Over the course of a week, I taste a bunch of wine, usually with friends, and almost always with my wife. Here are some of the wines we tasted this last week:
2008 DuMOL Chardonnay Clare: Retail ~$65. Before you get all excited, I didn’t buy this bottle—remember my wife has not yet taken the job with Bristol Myers Squibb—although I reserve the right to berate her further to reconsider. She no longer needs to save the world—just bring home the Benjamins so I can drink more wine like this on a daily basis. No, good friends brought this to dinner one night after our kids’ Back to School Night (BTSN). When I was a teacher there was nothing worse than BTSN—I hated it with a passion. You get all these jerk parents who know nothing about education asking moronic questions and making absurd comments (“Don’t you think French is essentially a dead language and the school should be teaching Mandarin instead?” How do you want me to answer that pal? Didn’t you just basically say that I should be fired? Need I remind you that I am the FRENCH TEACHER! Or: “With all the advancements in artificial intelligence, hasn’t the study of Algebra become obsolete?” I had to repress the flippant response—“Listen chum, your kid can barely walk and chew gum at the same time—you have much bigger fish to fry…”). As I circled the block for 35 minutes looking for parking somewhere in the same area code as the restaurant, I came to the very sad realization that I was now one of those parents (at least that is what all of the teachers at my sons’ school were thinking). Perhaps I did not ask any inane questions (yet) but I certainly heard a few from my fellow parents over the course of the evening. Ugh. Right when I needed a drink the most, this DuMOL was waiting for me once I finally parked the Prius. Other than perhaps Morlet (and Kistler, but I have only had that on a couple of occasions), I have not had a finer California style chardonnay. Sure there is oak (listen folks, oak is not what is/was wrong with Cali chards—it is over using that oak to disguise faults with the wine that is the problem) and there is malolactic fermentation. Yes, this is big and buttery, but it is a big, beautiful bundle of bright fruit and balance (yes, that was an attempt at alliteration). The wine is really remarkable, but if you are one of those killjoys that thinks that the big style of Cali chard is an abomination, well (I would say you are ‘wrong’ but that goes against one of my more basic tenets that you should drink what you like)…. Outstanding. 94 points.
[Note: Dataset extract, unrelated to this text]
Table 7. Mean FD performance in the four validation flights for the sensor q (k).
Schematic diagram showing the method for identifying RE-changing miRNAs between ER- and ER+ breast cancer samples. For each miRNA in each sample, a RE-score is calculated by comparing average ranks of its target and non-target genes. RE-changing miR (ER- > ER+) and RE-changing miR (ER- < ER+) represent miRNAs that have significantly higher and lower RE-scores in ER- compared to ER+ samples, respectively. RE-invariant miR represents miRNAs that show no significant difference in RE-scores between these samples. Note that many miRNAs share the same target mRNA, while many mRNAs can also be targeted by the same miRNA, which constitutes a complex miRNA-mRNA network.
2001 Louis Jadot Volnay 1er Cru Clos de la Barre: Retail ~$40. I have been sitting on this for a while, and I think I might have waited too long. While this was certainly not horrible, it seems it has turned a bit of a corner—and not the type of corner that, say, Alec Baldwin seems to have turned. No this is more of a Clint Eastwood at the Republican National Convention type of corner turning. The wine seemed a bit tired and had my wife been there to taste it she would have said it was ‘raisin-y’ which is basically the term she uses for any red wine that she does not particularly like. It was not quite that bad, but there was just not enough fruit to round out the earthiness. Good to Very Good. 86 points.
N.V. Mailly Grand Cru Brut Réserve: Retail ~$35. If I were independently wealthy (or if I ever convince my wife to go to work in the pharmaceutical industry) I would drink this wine every day of the week. Not the most complex of champagnes, but it is amazingly consistent and very well made. Nice fruit followed by some of the brioche/biscuit flavors that really separate champagnes from other sparkling wines. There is a hint of sweetness which is my only real gripe—I like my champers bone dry. Excellent. 91 points.
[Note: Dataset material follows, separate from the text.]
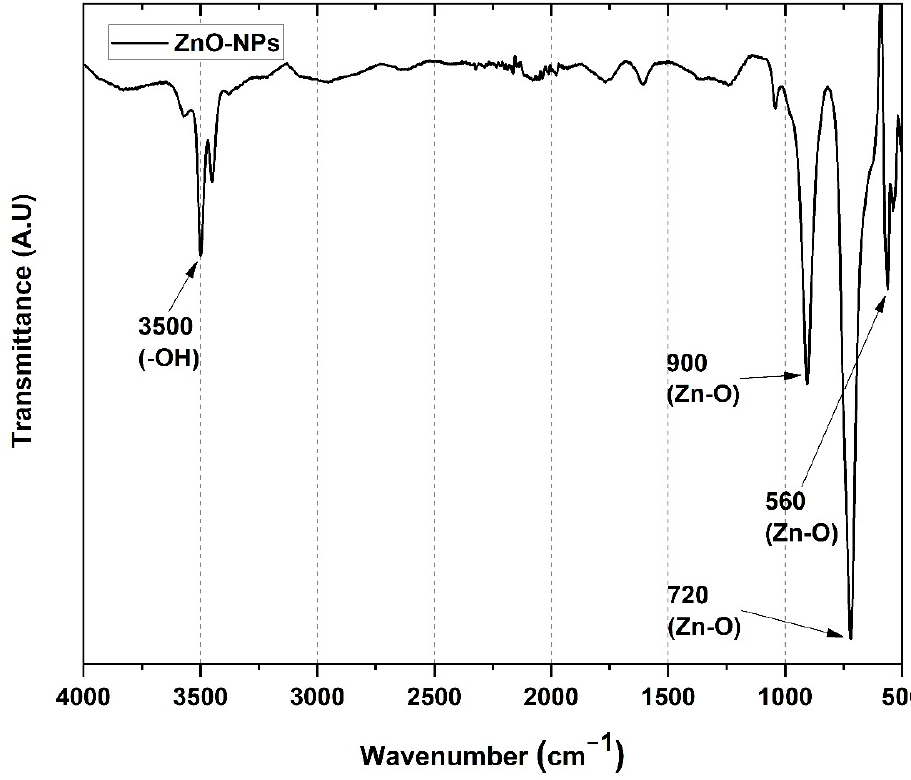
Figure 1. FT − IR spectrum for the ZnO-NPs.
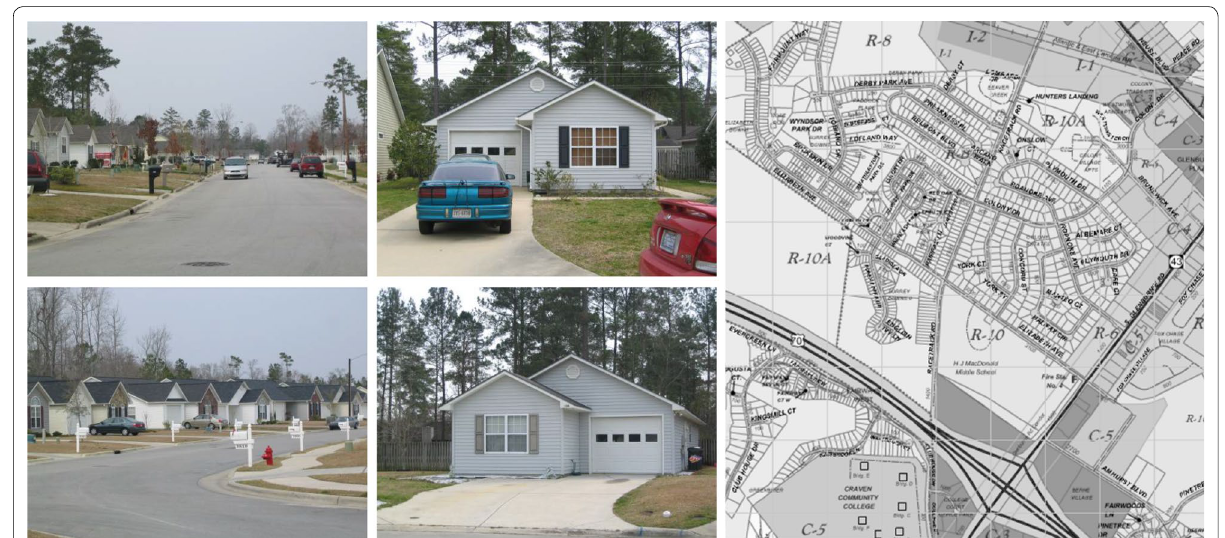
Fig. 9 Low-to-mid-scale residential subdivisions and street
2007 Row Eleven Viñas 3 Pinot Noir: Retail ~$20. Many people (including yours truly) have said that it is “very difficult to make a good Pinot Noir for under $30”. Well, it depends on how you define ‘good’. If ‘good’ means ‘knock your socks off’ or some sort of religious experience, well I might agree. But if ‘good’ means just that (and not ‘great’ or ‘fantastic’ or ‘mind-blowing’) well, then, this Row Eleven Pinot makes me want to revisit my oft repeated quote above. Clean and honest with some nice fruit upfront, uncomplicated and pleasant. This is a good mid-week pinot option. Good to Very Good. 86 points.
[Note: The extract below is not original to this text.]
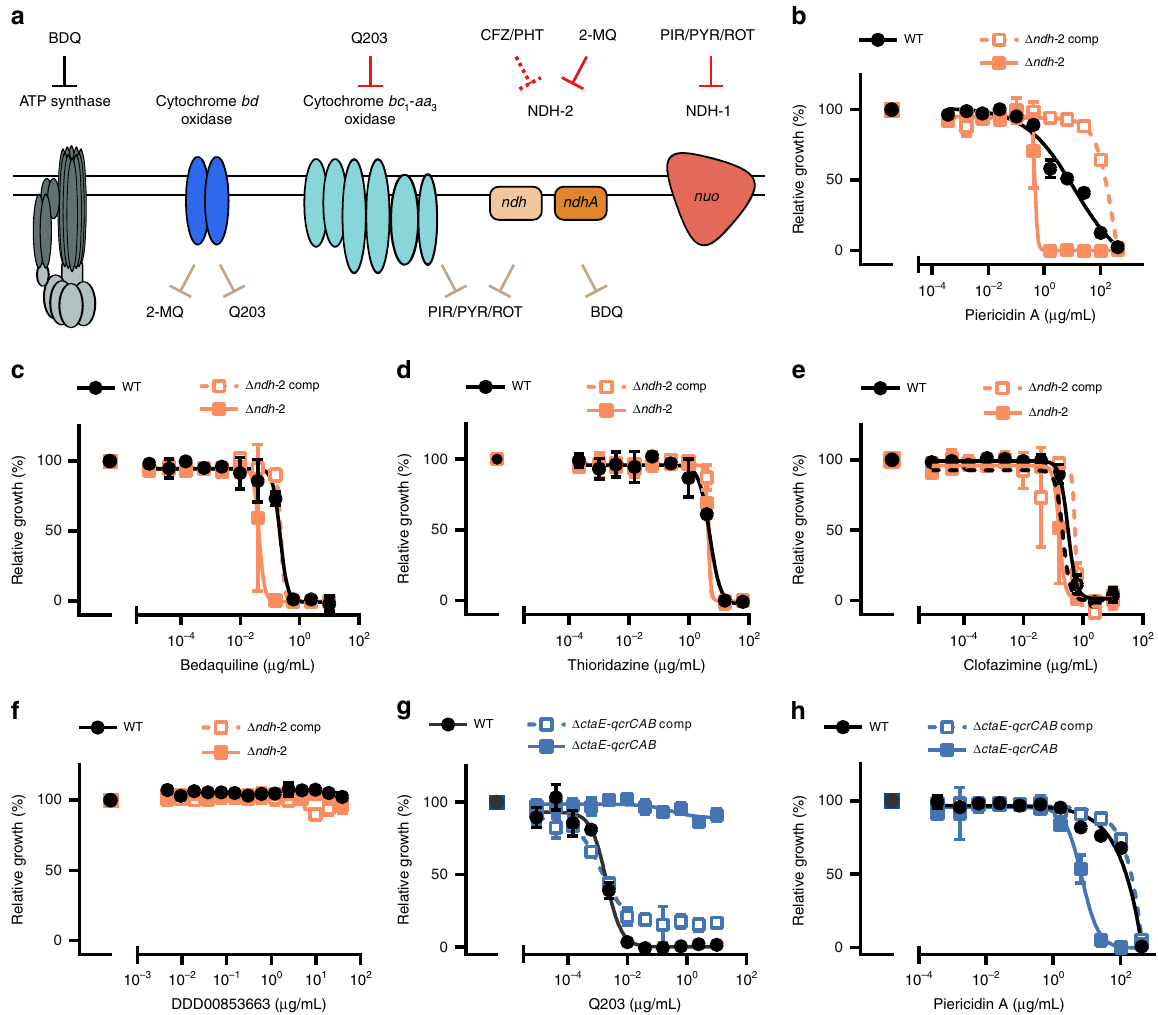
Fig. 6 Chemical – genetic interactions. a Summary of chemical – genetic interactions. Red lines represent direct interactions that are consistent (solid red lines) or inconsistent (dotted red lines) with the chemical – genetic interactions de fi ned in this study. Brown lines represent chemical – genetic interactions that have been de fi ned in this study and are most likely indirect. Impact of piericidin A ( b , h ) bedaquiline ( c ) thioridazine ( d ), clofazimine ( e ), DDD00853663 ( f ), and Q203 ( g ) on growth. Data are averages of three cultures and represent at least two independent experiments. Error bars correspond to standard deviation. BDQ, bedaquiline; CFZ, clofazimine; PHT, phenothiazines; PIR, piericidin A; PYR, pyridaben; ROT, rotenone; 2-MQ, 2- mercapto-quinazolinones. “ Comp ” stands for complemented. Source data are provided as a Source Data fi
2006 Testarosa Syrah Subasio: Retail ~$25. I came to a realization when searching for this bottle: I have too much damned wine (I can see my wife nod her head bobble head style and I hear some of you groan—’we should all have such problems’, right?). I spent the better part of twenty minutes looking for this freaking bottle and I almost went insane (yes, I said almost). I finally found it (it was actually right where I originally thought it was, but for some reason I believed it was a screwcap—it wasn’t—so I passed over it about seven times thinking it was something else). Glad I found it—great fruit, fantastic balance, very long finish. Maybe I should get just a few more bottles of this…. Excellent. 90 points.